O recente roubo dos cães de Lady Gaga provocou tão grande sobressalto, neste nosso mundo encantado, que nas notícias esfumou o facto de um homem ter sido baleado quatro vezes por causa disso.
Provavelmente o meio milhão de dólares oferecido, de imediato, pela cantora para recuperar os cachorros não terá sido alheio a esta opção jornalística. Meio milhão, sempre é meio milhão e, seja qual for a moeda, merece o devido destaque. Para além de, quando tudo é economia, ninguém dever levar a peito a opção de destacar as vicissitudes matinais dos cães e gatos de famosos enquanto se obliteram as desgraças humanas. Devendo acrescentar-se, a menos que sejam muito ilustres, a circunstância de as tristezas não costumarem pagar dívidas, dizem. Embora isto também não seja caso de uma pessoa se fiar por aí além. Aliás, a julgar pela quantidade e qualidade da miséria alheia exposta nas tardes e manhãs televisivas, algumas dívidas as tristezas pagarão. Se não as dos apresentados, pelo menos as dos apresentadores. Esta trupe, de tanto ter feito pela vida, parece até ter conseguido emancipar-se já do dever de decência e ascendido ao olimpo de quem, em nome de um princípio inviolável, o do direito a informar e entreter, vai escapando a um escrutínio sério dos informados e entretidos.
Posto isto, valerá a pena perguntar, no que a esta companhia respeita, qual a informação e entretinimento em causa? Pois, será aquela que melhor jeito lhes der. Assumindo uma lógica de economia empresarial, começam por assomar-se-nos como os verdadeiros faz-tudo de serviço. Iniciam a manhã como apresentadores, ao meio-dia passam a locutores e acabam, à noite, como comentadores. Constituem-se assim como uma espécie de “tudólogos”, aptos para perorar sobre qualquer assunto com perícia superior à dos próprios peritos entrevistados. Provavelmente, poucas dúvidas subsistirão sobre aquilo que os costuma mover, podendo resumir-se ao interesse de dois bolsos, o seu e o do patrão.

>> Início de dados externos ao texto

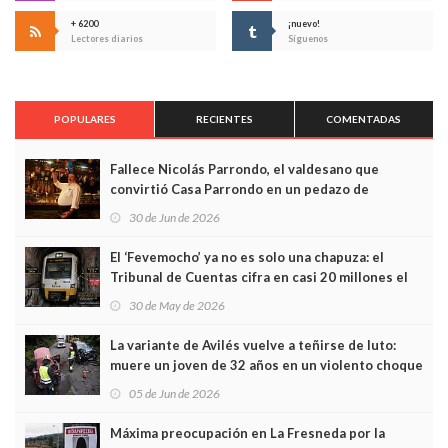
+ 6200
¡nuevo!
Lectores diarios
Síguenos
POPULARES
RECIENTES
COMENTADAS
Fallece Nicolás Parrondo, el valdesano que
convirtió Casa Parrondo en un pedazo de
Asturias en Madrid
30 de Jun de 2026
El ‘Fevemocho’ ya no es solo una chapuza: el
Tribunal de Cuentas cifra en casi 20 millones el
sobrecoste de los trenes que no cabían por los
30 de May de 2026
túneles
La variante de Avilés vuelve a teñirse de luto:
muere un joven de 32 años en un violento choque
frontal
05 de Jun de 2026
Máxima preocupación en La Fresneda por la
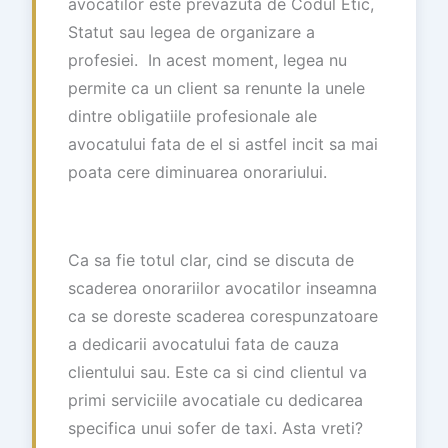
avocatilor este prevazuta de Codul Etic,
Statut sau legea de organizare a
profesiei. In acest moment, legea nu
permite ca un client sa renunte la unele
dintre obligatiile profesionale ale
avocatului fata de el si astfel incit sa mai
poata cere diminuarea onorariului.
Ca sa fie totul clar, cind se discuta de
scaderea onorariilor avocatilor inseamna
ca se doreste scaderea corespunzatoare
a dedicarii avocatului fata de cauza
clientului sau. Este ca si cind clientul va
primi serviciile avocatiale cu dedicarea
specifica unui sofer de taxi. Asta vreti?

Compreende-se, por isso, o formular e reformular de perguntas e respostas até passarem a mensagem pretendida. Neste exercício, é sabido que, dê por onde der, os faz-tudo televisivos primam por dizer apenas o que acham que o comum dos mortais quer ouvir e não o que os especialistas, ou os entrevistados da vida, disserem. Com este subterfúgio, conseguem pôr certas pessoas a chorar por quem nunca viram, mais gordo ou mais magro, outras a defender ser a Terra plana e mais uma quantas a acreditar na teoria das vacinas resultarem de uma conspiração para nos controlar a vontade. Mais pormenor, menos pormenor, é como se todos estes simpatizantes de comentadores, das vidas cor-de-rosa escarlate, transferidos para o comentário político e transladados para a pandemia, depois de terem passado pelo comentário desportivo, andassem muito mal informados e ainda pior influenciados. Não será, pois, de admirar que, entre uma coisa e outra, ande meio mundo envolto em dúvidas, sem conseguir decidir-se entre as virtudes do confinamento e a emulação do D. Henrique. Mas não se lhes poderá levar a mal, pelo menos, não muito a mal.